Return all of the records below verbatim.

Stored dataset items:
◆ ◆ ◆

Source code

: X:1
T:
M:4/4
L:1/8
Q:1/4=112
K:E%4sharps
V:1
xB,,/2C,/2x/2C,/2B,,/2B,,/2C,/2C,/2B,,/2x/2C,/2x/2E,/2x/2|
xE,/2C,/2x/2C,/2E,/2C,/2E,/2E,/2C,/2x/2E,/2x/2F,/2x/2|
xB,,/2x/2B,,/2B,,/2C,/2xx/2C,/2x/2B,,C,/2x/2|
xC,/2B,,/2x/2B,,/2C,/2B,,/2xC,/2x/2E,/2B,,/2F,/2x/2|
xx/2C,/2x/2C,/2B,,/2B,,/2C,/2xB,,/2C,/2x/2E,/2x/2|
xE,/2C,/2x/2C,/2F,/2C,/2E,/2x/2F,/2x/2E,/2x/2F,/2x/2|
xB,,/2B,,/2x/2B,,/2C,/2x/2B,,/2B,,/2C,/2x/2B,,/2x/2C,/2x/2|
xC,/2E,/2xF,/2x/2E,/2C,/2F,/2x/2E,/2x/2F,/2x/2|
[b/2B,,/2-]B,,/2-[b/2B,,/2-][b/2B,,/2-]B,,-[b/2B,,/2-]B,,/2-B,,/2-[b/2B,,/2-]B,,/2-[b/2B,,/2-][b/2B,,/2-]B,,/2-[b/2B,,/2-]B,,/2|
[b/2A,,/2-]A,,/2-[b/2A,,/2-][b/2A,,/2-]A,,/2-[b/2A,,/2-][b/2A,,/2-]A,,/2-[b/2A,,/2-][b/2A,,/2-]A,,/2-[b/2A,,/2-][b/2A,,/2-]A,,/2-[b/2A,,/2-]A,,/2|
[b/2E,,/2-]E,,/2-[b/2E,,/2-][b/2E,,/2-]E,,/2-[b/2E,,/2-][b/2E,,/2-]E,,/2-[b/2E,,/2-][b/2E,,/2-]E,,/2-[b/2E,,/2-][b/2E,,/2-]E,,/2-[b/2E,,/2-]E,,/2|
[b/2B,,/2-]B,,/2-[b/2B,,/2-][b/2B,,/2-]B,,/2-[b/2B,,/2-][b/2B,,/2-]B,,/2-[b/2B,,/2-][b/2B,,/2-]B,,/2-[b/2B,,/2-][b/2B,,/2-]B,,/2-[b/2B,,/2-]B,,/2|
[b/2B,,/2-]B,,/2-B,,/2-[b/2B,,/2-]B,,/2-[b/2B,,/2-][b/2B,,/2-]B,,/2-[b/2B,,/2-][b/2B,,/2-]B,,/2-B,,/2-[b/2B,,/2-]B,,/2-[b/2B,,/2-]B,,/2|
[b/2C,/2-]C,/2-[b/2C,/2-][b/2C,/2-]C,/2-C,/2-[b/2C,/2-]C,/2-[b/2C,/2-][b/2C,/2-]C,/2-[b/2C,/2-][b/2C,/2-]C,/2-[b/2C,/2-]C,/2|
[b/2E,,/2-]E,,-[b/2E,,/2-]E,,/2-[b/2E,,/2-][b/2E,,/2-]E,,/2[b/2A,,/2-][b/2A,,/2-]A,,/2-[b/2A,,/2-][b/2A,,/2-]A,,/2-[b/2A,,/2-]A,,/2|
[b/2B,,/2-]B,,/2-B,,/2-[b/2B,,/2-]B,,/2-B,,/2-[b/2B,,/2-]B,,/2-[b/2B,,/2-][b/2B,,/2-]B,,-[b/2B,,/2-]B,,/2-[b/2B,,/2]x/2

◆ ◆ ◆

Written solution
Source code

: X:1
T:
M:4/4
L:1/8
Q:1/4=112
K:E%4sharps
V:1
xB,,/2C,/2x/2C,/2B,,/2B,,/2C,/2C,/2B,,/2x/2C,/2x/2E,/2x/2|
xE,/2C,/2x/2C,/2E,/2C,/2E,/2E,/2C,/2x/2E,/2x/2F,/2x/2|
xB,,/2x/2B,,/2B,,/2C,/2xx/2C,/2x/2B,,C,/2x/2|
xC,/2B,,/2x/2B,,/2C,/2B,,/2xC,/2x/2E,/2B,,/2F,/2x/2|
xx/2C,/2x/2C,/2B,,/2B,,/2C,/2xB,,/2C,/2x/2E,/2x/2|
xE,/2C,/2x/2C,/2F,/2C,/2E,/2x/2F,/2x/2E,/2x/2F,/2x/2|
xB,,/2B,,/2x/2B,,/2C,/2x/2B,,/2B,,/2C,/2x/2B,,/2x/2C,/2x/2|
xC,/2E,/2xF,/2x/2E,/2C,/2F,/2x/2E,/2x/2F,/2x/2|
[b/2B,,/2-]B,,/2-[b/2B,,/2-][b/2B,,/2-]B,,-[b/2B,,/2-]B,,/2-B,,/2-[b/2B,,/2-]B,,/2-[b/2B,,/2-][b/2B,,/2-]B,,/2-[b/2B,,/2-]B,,/2|
[b/2A,,/2-]A,,/2-[b/2A,,/2-][b/2A,,/2-]A,,/2-[b/2A,,/2-][b/2A,,/2-]A,,/2-[b/2A,,/2-][b/2A,,/2-]A,,/2-[b/2A,,/2-][b/2A,,/2-]A,,/2-[b/2A,,/2-]A,,/2|
[b/2E,,/2-]E,,/2-[b/2E,,/2-][b/2E,,/2-]E,,/2-[b/2E,,/2-][b/2E,,/2-]E,,/2-[b/2E,,/2-][b/2E,,/2-]E,,/2-[b/2E,,/2-][b/2E,,/2-]E,,/2-[b/2E,,/2-]E,,/2|
[b/2B,,/2-]B,,/2-[b/2B,,/2-][b/2B,,/2-]B,,/2-[b/2B,,/2-][b/2B,,/2-]B,,/2-[b/2B,,/2-][b/2B,,/2-]B,,/2-[b/2B,,/2-][b/2B,,/2-]B,,/2-[b/2B,,/2-]B,,/2|
[b/2B,,/2-]B,,/2-B,,/2-[b/2B,,/2-]B,,/2-[b/2B,,/2-][b/2B,,/2-]B,,/2-[b/2B,,/2-][b/2B,,/2-]B,,/2-B,,/2-[b/2B,,/2-]B,,/2-[b/2B,,/2-]B,,/2|
[b/2C,/2-]C,/2-[b/2C,/2-][b/2C,/2-]C,/2-C,/2-[b/2C,/2-]C,/2-[b/2C,/2-][b/2C,/2-]C,/2-[b/2C,/2-][b/2C,/2-]C,/2-[b/2C,/2-]C,/2|
[b/2E,,/2-]E,,-[b/2E,,/2-]E,,/2-[b/2E,,/2-][b/2E,,/2-]E,,/2[b/2A,,/2-][b/2A,,/2-]A,,/2-[b/2A,,/2-][b/2A,,/2-]A,,/2-[b/2A,,/2-]A,,/2|
[b/2B,,/2-]B,,/2-B,,/2-[b/2B,,/2-]B,,/2-B,,/2-[b/2B,,/2-]B,,/2-[b/2B,,/2-][b/2B,,/2-]B,,-[b/2B,,/2-]B,,/2-[b/2B,,/2]x/2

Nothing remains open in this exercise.